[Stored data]
☆ ☆ ☆
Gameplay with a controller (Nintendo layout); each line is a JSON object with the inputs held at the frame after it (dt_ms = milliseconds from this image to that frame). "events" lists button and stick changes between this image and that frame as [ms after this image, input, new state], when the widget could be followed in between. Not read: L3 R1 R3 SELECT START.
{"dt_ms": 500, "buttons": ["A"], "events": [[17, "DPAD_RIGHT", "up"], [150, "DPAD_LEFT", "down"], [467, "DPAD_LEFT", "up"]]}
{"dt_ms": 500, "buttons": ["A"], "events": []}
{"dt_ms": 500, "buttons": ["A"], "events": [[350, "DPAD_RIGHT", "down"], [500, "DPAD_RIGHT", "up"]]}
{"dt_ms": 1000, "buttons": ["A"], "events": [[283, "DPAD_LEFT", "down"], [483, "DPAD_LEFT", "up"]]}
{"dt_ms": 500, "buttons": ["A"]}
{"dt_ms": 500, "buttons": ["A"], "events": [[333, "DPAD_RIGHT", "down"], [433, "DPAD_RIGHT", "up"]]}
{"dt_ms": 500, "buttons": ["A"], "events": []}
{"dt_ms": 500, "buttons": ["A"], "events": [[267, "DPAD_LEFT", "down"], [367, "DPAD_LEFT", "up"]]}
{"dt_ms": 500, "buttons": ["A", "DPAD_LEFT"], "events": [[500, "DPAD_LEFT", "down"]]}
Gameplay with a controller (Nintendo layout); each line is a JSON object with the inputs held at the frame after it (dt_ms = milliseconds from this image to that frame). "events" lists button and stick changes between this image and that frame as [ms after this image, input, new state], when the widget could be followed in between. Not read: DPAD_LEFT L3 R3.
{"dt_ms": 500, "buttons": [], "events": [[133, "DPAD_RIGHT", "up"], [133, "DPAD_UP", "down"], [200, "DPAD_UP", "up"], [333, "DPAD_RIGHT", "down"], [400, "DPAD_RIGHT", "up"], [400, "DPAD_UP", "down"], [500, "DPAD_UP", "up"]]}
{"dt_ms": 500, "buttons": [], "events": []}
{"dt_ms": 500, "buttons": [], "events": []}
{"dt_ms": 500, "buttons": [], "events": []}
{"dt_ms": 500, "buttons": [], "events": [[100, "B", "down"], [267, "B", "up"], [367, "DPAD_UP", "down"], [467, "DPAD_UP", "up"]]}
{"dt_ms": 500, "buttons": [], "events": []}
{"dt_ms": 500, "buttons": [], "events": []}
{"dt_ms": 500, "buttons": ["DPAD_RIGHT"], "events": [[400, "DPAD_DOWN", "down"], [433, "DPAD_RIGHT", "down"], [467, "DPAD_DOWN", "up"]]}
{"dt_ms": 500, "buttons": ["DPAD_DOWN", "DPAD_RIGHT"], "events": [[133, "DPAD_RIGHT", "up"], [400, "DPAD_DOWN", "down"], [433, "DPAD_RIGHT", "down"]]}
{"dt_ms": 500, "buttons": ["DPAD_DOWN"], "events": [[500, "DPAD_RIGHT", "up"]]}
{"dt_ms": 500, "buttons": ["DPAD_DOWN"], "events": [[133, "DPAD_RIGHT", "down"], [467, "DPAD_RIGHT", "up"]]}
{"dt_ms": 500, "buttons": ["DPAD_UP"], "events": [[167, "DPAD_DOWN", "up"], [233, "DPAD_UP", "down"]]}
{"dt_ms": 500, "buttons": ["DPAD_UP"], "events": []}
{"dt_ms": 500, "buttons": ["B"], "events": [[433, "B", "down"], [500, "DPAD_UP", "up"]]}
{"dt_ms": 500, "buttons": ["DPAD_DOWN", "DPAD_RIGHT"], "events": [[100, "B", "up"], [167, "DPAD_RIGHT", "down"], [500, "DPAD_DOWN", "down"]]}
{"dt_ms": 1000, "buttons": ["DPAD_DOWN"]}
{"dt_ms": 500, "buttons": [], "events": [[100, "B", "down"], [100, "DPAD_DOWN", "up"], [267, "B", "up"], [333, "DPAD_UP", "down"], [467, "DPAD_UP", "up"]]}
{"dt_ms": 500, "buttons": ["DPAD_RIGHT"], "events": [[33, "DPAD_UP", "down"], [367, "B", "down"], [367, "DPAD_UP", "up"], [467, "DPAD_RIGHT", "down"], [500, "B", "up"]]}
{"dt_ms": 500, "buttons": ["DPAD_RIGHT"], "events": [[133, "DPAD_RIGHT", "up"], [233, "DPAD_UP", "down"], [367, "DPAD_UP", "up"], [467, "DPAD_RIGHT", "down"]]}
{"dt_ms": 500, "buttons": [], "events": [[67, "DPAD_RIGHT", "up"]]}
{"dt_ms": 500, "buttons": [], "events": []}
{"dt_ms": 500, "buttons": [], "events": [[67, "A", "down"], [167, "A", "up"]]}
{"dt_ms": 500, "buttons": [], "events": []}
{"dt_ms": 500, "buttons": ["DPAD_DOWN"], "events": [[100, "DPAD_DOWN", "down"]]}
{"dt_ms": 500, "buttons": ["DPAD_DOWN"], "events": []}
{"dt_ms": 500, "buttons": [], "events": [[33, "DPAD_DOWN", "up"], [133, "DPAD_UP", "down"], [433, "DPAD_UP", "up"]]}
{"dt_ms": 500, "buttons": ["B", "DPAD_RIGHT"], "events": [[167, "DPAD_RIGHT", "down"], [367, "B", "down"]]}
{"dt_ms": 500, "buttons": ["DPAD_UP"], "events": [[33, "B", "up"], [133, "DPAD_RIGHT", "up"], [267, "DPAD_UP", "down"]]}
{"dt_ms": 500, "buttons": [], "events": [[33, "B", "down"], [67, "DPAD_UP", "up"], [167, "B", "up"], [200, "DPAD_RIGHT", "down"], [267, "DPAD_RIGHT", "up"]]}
☆ ☆ ☆
WORK ORDER >> Copy every entry above word for word.

EXERCISE RESULT >>
Gameplay with a controller (Nintendo layout); each line is a JSON object with the inputs held at the frame after it (dt_ms = milliseconds from this image to that frame). "events" lists button and stick changes between this image and that frame as [ms after this image, input, new state], when the widget could be followed in between. Not read: L3 R1 R3 SELECT START.
{"dt_ms": 500, "buttons": ["A"], "events": [[17, "DPAD_RIGHT", "up"], [150, "DPAD_LEFT", "down"], [467, "DPAD_LEFT", "up"]]}
{"dt_ms": 500, "buttons": ["A"], "events": []}
{"dt_ms": 500, "buttons": ["A"], "events": [[350, "DPAD_RIGHT", "down"], [500, "DPAD_RIGHT", "up"]]}
{"dt_ms": 1000, "buttons": ["A"], "events": [[283, "DPAD_LEFT", "down"], [483, "DPAD_LEFT", "up"]]}
{"dt_ms": 500, "buttons": ["A"]}
{"dt_ms": 500, "buttons": ["A"], "events": [[333, "DPAD_RIGHT", "down"], [433, "DPAD_RIGHT", "up"]]}
{"dt_ms": 500, "buttons": ["A"], "events": []}
{"dt_ms": 500, "buttons": ["A"], "events": [[267, "DPAD_LEFT", "down"], [367, "DPAD_LEFT", "up"]]}
{"dt_ms": 500, "buttons": ["A", "DPAD_LEFT"], "events": [[500, "DPAD_LEFT", "down"]]}
Gameplay with a controller (Nintendo layout); each line is a JSON object with the inputs held at the frame after it (dt_ms = milliseconds from this image to that frame). "events" lists button and stick changes between this image and that frame as [ms after this image, input, new state], when the widget could be followed in between. Not read: DPAD_LEFT L3 R3.
{"dt_ms": 500, "buttons": [], "events": [[133, "DPAD_RIGHT", "up"], [133, "DPAD_UP", "down"], [200, "DPAD_UP", "up"], [333, "DPAD_RIGHT", "down"], [400, "DPAD_RIGHT", "up"], [400, "DPAD_UP", "down"], [500, "DPAD_UP", "up"]]}
{"dt_ms": 500, "buttons": [], "events": []}
{"dt_ms": 500, "buttons": [], "events": []}
{"dt_ms": 500, "buttons": [], "events": []}
{"dt_ms": 500, "buttons": [], "events": [[100, "B", "down"], [267, "B", "up"], [367, "DPAD_UP", "down"], [467, "DPAD_UP", "up"]]}
{"dt_ms": 500, "buttons": [], "events": []}
{"dt_ms": 500, "buttons": [], "events": []}
{"dt_ms": 500, "buttons": ["DPAD_RIGHT"], "events": [[400, "DPAD_DOWN", "down"], [433, "DPAD_RIGHT", "down"], [467, "DPAD_DOWN", "up"]]}
{"dt_ms": 500, "buttons": ["DPAD_DOWN", "DPAD_RIGHT"], "events": [[133, "DPAD_RIGHT", "up"], [400, "DPAD_DOWN", "down"], [433, "DPAD_RIGHT", "down"]]}
{"dt_ms": 500, "buttons": ["DPAD_DOWN"], "events": [[500, "DPAD_RIGHT", "up"]]}
{"dt_ms": 500, "buttons": ["DPAD_DOWN"], "events": [[133, "DPAD_RIGHT", "down"], [467, "DPAD_RIGHT", "up"]]}
{"dt_ms": 500, "buttons": ["DPAD_UP"], "events": [[167, "DPAD_DOWN", "up"], [233, "DPAD_UP", "down"]]}
{"dt_ms": 500, "buttons": ["DPAD_UP"], "events": []}
{"dt_ms": 500, "buttons": ["B"], "events": [[433, "B", "down"], [500, "DPAD_UP", "up"]]}
{"dt_ms": 500, "buttons": ["DPAD_DOWN", "DPAD_RIGHT"], "events": [[100, "B", "up"], [167, "DPAD_RIGHT", "down"], [500, "DPAD_DOWN", "down"]]}
{"dt_ms": 1000, "buttons": ["DPAD_DOWN"]}
{"dt_ms": 500, "buttons": [], "events": [[100, "B", "down"], [100, "DPAD_DOWN", "up"], [267, "B", "up"], [333, "DPAD_UP", "down"], [467, "DPAD_UP", "up"]]}
{"dt_ms": 500, "buttons": ["DPAD_RIGHT"], "events": [[33, "DPAD_UP", "down"], [367, "B", "down"], [367, "DPAD_UP", "up"], [467, "DPAD_RIGHT", "down"], [500, "B", "up"]]}
{"dt_ms": 500, "buttons": ["DPAD_RIGHT"], "events": [[133, "DPAD_RIGHT", "up"], [233, "DPAD_UP", "down"], [367, "DPAD_UP", "up"], [467, "DPAD_RIGHT", "down"]]}
{"dt_ms": 500, "buttons": [], "events": [[67, "DPAD_RIGHT", "up"]]}
{"dt_ms": 500, "buttons": [], "events": []}
{"dt_ms": 500, "buttons": [], "events": [[67, "A", "down"], [167, "A", "up"]]}
{"dt_ms": 500, "buttons": [], "events": []}
{"dt_ms": 500, "buttons": ["DPAD_DOWN"], "events": [[100, "DPAD_DOWN", "down"]]}
{"dt_ms": 500, "buttons": ["DPAD_DOWN"], "events": []}
{"dt_ms": 500, "buttons": [], "events": [[33, "DPAD_DOWN", "up"], [133, "DPAD_UP", "down"], [433, "DPAD_UP", "up"]]}
{"dt_ms": 500, "buttons": ["B", "DPAD_RIGHT"], "events": [[167, "DPAD_RIGHT", "down"], [367, "B", "down"]]}
{"dt_ms": 500, "buttons": ["DPAD_UP"], "events": [[33, "B", "up"], [133, "DPAD_RIGHT", "up"], [267, "DPAD_UP", "down"]]}
{"dt_ms": 500, "buttons": [], "events": [[33, "B", "down"], [67, "DPAD_UP", "up"], [167, "B", "up"], [200, "DPAD_RIGHT", "down"], [267, "DPAD_RIGHT", "up"]]}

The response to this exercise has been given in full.